→ **EXERCISE DETAILS**
Go through the data below. List every line that holds the word "dispenser".

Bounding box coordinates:
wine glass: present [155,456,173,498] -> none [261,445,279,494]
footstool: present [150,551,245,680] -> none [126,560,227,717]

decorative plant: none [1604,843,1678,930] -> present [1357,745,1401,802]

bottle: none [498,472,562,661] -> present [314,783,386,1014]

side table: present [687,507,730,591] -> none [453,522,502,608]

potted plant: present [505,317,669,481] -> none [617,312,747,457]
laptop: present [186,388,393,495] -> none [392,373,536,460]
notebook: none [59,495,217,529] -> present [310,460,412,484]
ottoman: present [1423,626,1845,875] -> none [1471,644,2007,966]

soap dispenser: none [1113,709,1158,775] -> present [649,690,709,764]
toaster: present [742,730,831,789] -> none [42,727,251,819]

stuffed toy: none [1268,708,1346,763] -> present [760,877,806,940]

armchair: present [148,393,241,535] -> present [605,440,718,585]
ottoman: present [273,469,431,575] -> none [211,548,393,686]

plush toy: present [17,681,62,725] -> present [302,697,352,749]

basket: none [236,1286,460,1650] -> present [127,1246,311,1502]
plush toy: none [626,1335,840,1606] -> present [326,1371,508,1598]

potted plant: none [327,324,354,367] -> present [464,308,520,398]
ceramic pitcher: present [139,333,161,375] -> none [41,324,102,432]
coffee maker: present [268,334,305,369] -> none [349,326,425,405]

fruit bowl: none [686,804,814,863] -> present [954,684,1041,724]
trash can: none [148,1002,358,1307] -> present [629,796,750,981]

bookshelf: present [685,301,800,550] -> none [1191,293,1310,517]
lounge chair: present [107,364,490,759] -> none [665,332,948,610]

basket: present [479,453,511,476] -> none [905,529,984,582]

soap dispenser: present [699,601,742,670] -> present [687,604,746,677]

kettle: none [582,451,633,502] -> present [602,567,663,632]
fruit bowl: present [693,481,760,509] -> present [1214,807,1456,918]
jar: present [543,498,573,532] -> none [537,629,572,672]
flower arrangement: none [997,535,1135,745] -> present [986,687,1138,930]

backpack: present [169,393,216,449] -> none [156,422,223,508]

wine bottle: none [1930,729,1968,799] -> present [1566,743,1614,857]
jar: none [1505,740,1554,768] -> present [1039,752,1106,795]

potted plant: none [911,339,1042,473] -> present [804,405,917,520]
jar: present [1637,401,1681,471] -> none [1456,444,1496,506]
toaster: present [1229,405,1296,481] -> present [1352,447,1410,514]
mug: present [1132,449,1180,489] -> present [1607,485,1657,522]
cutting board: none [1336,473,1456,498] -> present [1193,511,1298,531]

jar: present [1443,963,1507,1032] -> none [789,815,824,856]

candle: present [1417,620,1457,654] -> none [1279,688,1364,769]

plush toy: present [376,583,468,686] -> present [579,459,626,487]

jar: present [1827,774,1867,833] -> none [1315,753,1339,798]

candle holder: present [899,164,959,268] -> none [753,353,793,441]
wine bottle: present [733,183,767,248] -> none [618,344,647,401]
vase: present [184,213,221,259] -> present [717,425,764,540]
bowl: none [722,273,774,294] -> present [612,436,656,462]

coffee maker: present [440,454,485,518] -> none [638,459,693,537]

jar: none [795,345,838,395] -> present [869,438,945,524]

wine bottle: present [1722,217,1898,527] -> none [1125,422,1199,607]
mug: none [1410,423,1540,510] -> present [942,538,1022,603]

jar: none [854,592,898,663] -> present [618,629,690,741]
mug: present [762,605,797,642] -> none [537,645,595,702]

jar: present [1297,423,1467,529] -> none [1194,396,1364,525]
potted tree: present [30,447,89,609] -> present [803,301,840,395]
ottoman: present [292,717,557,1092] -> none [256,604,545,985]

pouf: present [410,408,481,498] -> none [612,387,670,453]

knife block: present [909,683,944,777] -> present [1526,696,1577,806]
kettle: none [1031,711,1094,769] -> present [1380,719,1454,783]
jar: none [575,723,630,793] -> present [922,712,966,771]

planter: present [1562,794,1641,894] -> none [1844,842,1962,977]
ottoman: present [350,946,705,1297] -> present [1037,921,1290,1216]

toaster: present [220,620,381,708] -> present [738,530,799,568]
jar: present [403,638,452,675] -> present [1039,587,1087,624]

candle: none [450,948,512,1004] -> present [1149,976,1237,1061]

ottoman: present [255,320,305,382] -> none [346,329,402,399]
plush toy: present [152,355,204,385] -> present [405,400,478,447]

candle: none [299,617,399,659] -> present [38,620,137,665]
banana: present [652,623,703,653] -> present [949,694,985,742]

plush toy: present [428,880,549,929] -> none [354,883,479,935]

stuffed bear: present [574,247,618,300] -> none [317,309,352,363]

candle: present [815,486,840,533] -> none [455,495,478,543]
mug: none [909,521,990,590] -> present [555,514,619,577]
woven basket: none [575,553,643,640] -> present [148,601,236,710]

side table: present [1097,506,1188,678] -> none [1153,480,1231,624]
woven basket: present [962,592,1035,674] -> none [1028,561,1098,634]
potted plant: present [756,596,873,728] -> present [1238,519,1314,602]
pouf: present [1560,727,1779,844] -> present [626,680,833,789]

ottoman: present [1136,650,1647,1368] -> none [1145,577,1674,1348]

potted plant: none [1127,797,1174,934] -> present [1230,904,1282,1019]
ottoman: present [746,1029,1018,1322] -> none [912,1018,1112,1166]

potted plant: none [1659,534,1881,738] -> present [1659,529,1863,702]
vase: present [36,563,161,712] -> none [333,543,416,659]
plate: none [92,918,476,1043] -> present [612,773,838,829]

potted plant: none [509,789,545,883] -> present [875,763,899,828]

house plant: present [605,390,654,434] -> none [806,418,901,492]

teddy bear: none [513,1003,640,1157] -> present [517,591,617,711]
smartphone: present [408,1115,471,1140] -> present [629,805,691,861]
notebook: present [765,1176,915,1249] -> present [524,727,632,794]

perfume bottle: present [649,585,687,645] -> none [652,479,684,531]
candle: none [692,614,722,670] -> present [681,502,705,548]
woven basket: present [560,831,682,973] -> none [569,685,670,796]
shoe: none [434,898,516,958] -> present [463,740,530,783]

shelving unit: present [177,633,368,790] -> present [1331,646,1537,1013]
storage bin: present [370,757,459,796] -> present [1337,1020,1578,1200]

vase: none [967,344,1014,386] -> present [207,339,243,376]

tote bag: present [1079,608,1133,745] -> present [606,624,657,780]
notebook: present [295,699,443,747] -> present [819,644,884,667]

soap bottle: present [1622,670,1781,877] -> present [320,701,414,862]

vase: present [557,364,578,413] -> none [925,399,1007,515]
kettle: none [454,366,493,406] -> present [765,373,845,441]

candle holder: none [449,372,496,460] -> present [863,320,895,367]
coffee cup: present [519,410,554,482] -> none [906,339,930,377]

→ **EXERCISE SOLUTION**
soap dispenser: none [1113,709,1158,775] -> present [649,690,709,764]
soap dispenser: present [699,601,742,670] -> present [687,604,746,677]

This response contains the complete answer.